Personal information
- Full name: Joshua Edward Poysden
- Born: 8 August 1991 (age 35) Shoreham-by-Sea, West Sussex, England
- Height: 5 ft 2 in (1.57 m)
- Batting: Left-handed
- Bowling: Right-arm leg break

Domestic team information
- 2011–2013: Cambridge MCCU
- 2013: Unicorns
- 2014–2018: Warwickshire (squad no. 14)
- 2018: → Yorkshire (on loan)
- 2019–2021: Yorkshire (squad no. 14)

Career statistics
| Competition | FC | LA | T20 |
| Matches | 14 | 32 | 33 |
| Runs scored | 96 | 35 | 13 |
| Batting average | 9.60 | 3.50 | 6.50 |
| 100s/50s | 0/0 | 0/0 | 0/0 |
| Top score | 47 | 10* | 9* |
| Balls bowled | 1,549 | 1,281 | 598 |
| Wickets | 33 | 30 | 26 |
| Bowling average | 32.84 | 41.60 | 29.57 |
| 5 wickets in innings | 2 | 0 | 0 |
| 10 wickets in match | 0 | 0 | 0 |
| Best bowling | 5/29 | 3/33 | 4/51 |
| Catches/stumpings | 2/– | 7/– | 8/– |
- Source: CricketArchive, 24 July 2021

= Josh Poysden =

English cricketer

Joshua Edward Poysden (born 8 August 1991) is a former English cricketer. Poysden is a left-handed batsman who bowls leg breaks. He was born in Shoreham-by-Sea, Sussex. He was educated at Cardinal Newman Catholic School, Hove and undertook further studies at Anglia Ruskin University.

While studying for his degree at Anglia Ruskin, Poysden made his first-class debut for Cambridge MCCU against Essex in 2011. In this match, he took his maiden first-class wicket, that of Mark Pettini. He made a further first-class appearance in the 2011 season, against Surrey. Poysden scored 47 runs in Cambridge MCCU's first-innings, before being dismissed by Matthew Spriegel. He also took three wickets in the match.

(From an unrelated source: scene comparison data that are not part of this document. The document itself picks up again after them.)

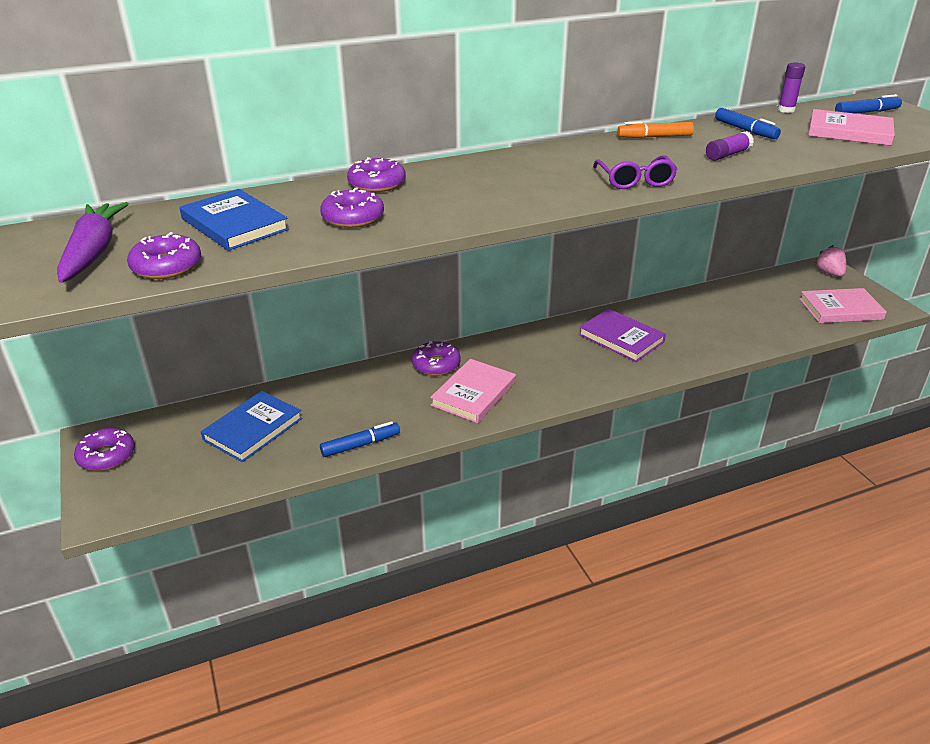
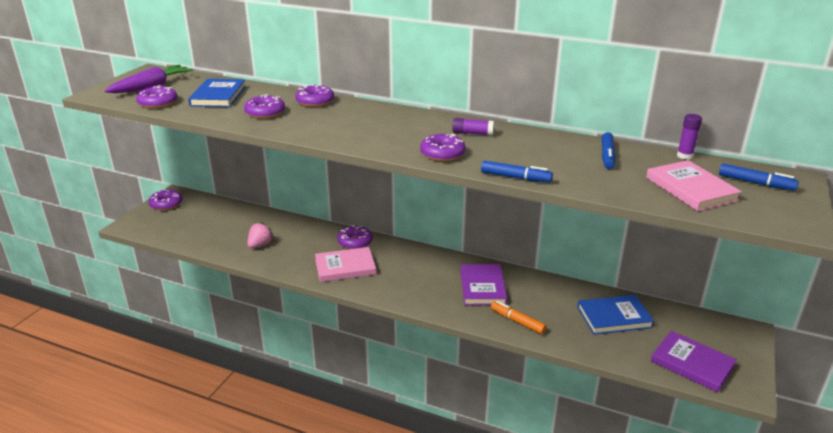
camera: 45 degrees right, 5 degrees down
blue book [201,391,302,462] -> blue book moved to [577,295,654,335]
blue marker [320,421,400,457] -> blue marker moved to [481,161,553,183]
purple glasses [593,155,677,189] -> purple donut [420,134,466,161]
orange marker [617,121,694,138] -> orange marker moved to [491,301,547,334]
purple glue stick [706,131,754,161] -> purple glue stick moved to [452,118,494,136]
pink book [799,288,887,323] -> purple book [651,331,737,392]
pink strawberry [814,245,847,277] -> pink strawberry moved to [247,222,274,248]

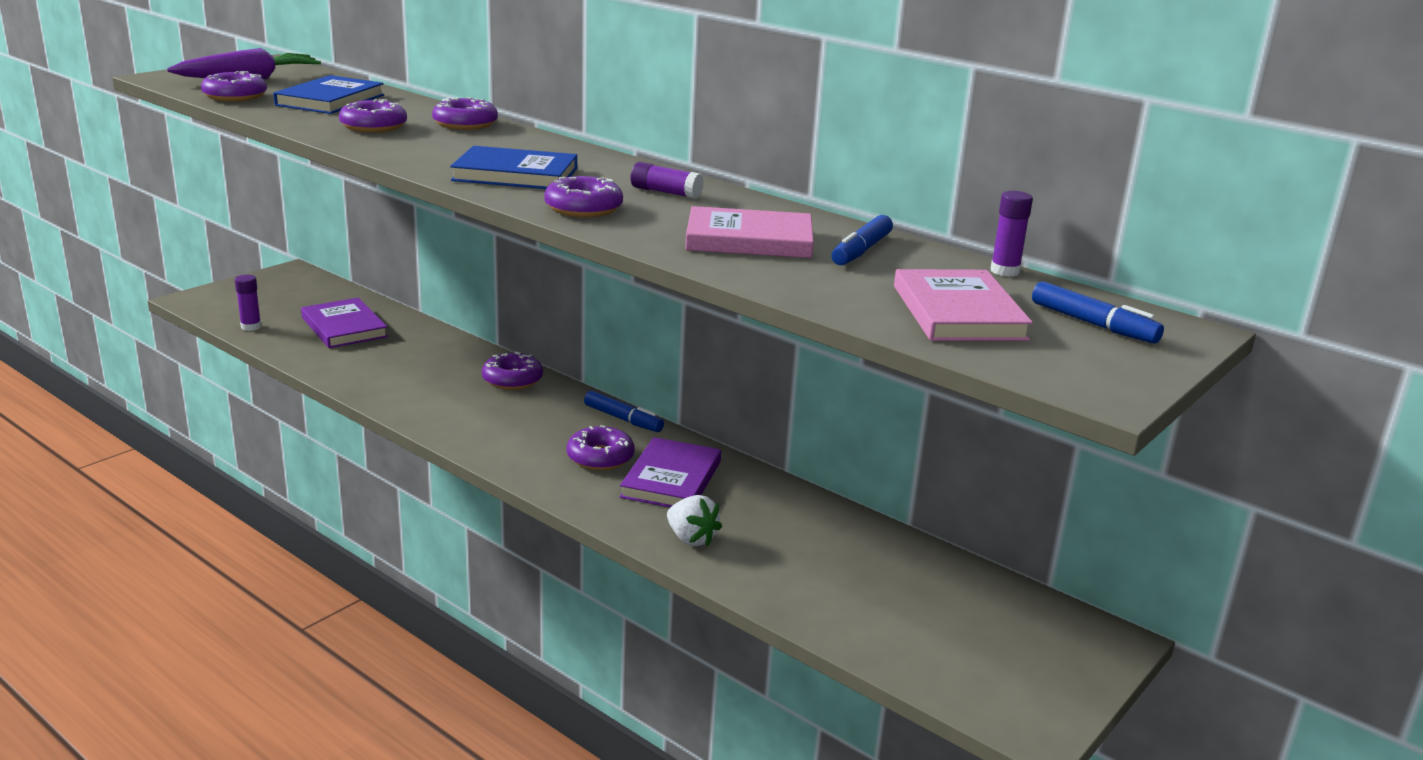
camera: 15 degrees right, 5 degrees down
purple donut [148,189,182,210] -> purple donut moved to [567,425,635,470]
pink strawberry [247,222,274,248] -> none
pink book [315,247,376,282] -> pink book moved to [685,206,814,258]
blue marker [481,161,553,183] -> blue marker moved to [584,391,664,432]
orange marker [491,301,547,334] -> white strawberry [667,495,722,547]
blue book [577,295,654,335] -> blue book moved to [450,146,577,189]
purple book [651,331,737,392] -> purple book moved to [301,298,388,348]
none -> purple glue stick [235,274,261,331]

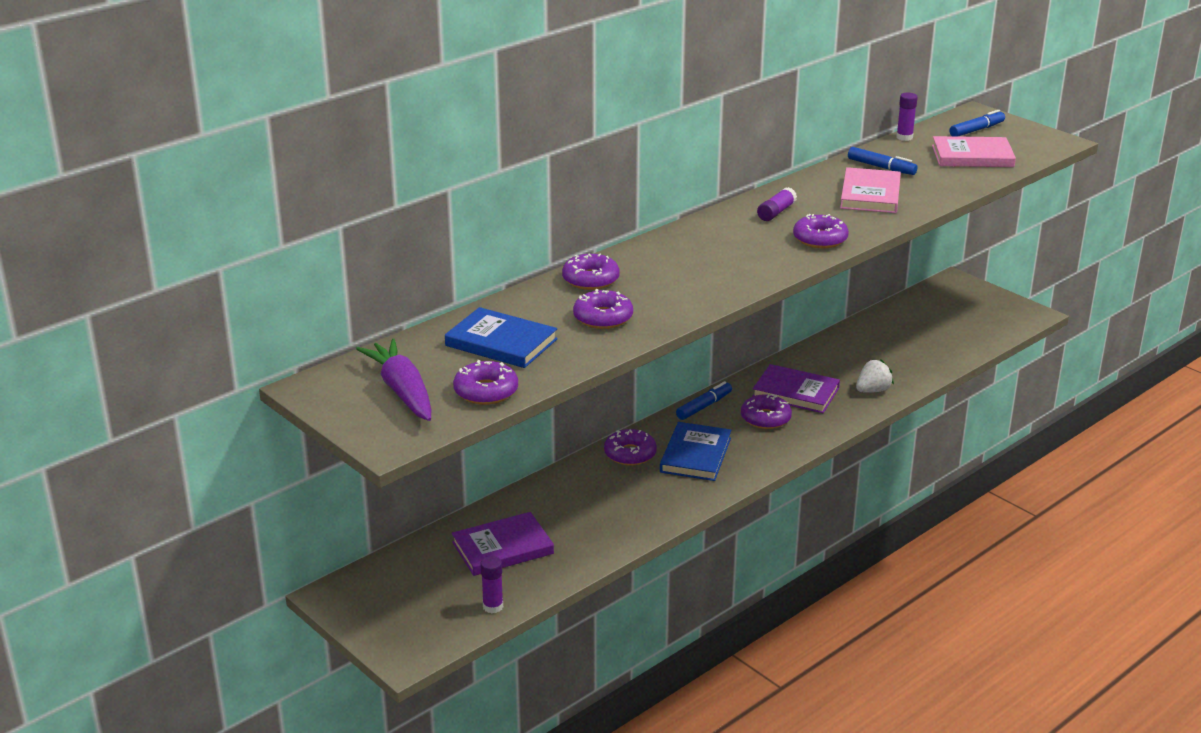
camera: 80 degrees left, 5 degrees up
blue book [450,146,577,189] -> blue book moved to [660,422,731,481]

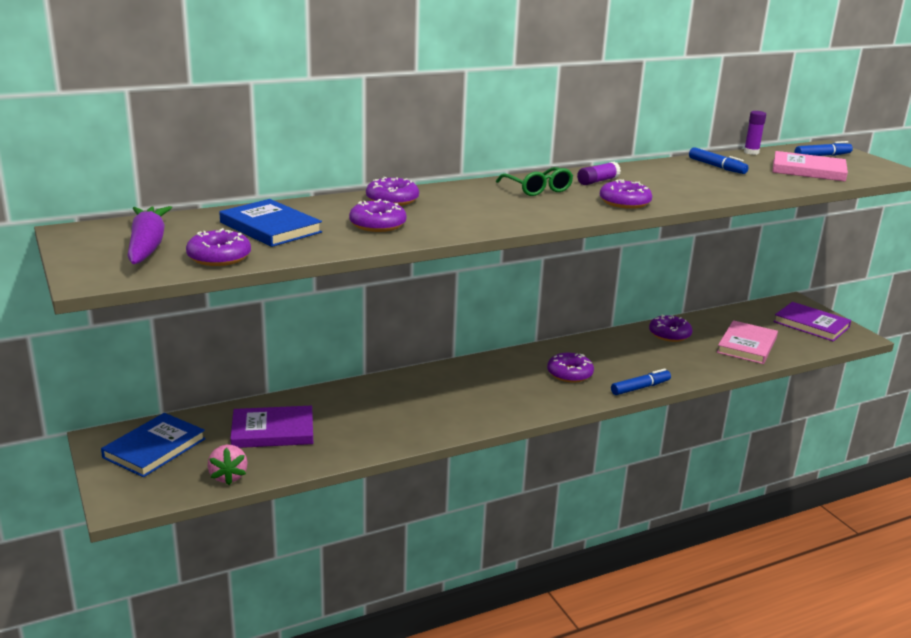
camera: 15 degrees right, 5 degrees down
purple glue stick [481,556,503,613] -> pink strawberry [208,445,248,485]
purple donut [604,429,657,466] -> purple donut moved to [649,315,692,342]
blue book [660,422,731,481] -> blue book moved to [101,413,205,477]
blue marker [676,381,732,420] -> blue marker moved to [611,369,671,395]
purple book [752,364,840,413] -> purple book moved to [773,302,851,342]
pink book [840,167,901,213] -> pink book moved to [717,320,778,364]
white strawberry [856,359,894,393] -> none
none -> green glasses [496,167,573,196]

On 31 July 2015, Poysden took a catch to dismiss Mitchell Starc off the bowling of Moeen Ali while fielding as a substitute in the third Ashes Test match.

In August 2018, Poysden joined Yorkshire on loan for the remainder of the 2018 season before signing a three-year contract from the start of the 2019 season.

In July 2019, Poysden suffered a fractured skull during a training session, and was ruled out of the rest of the season.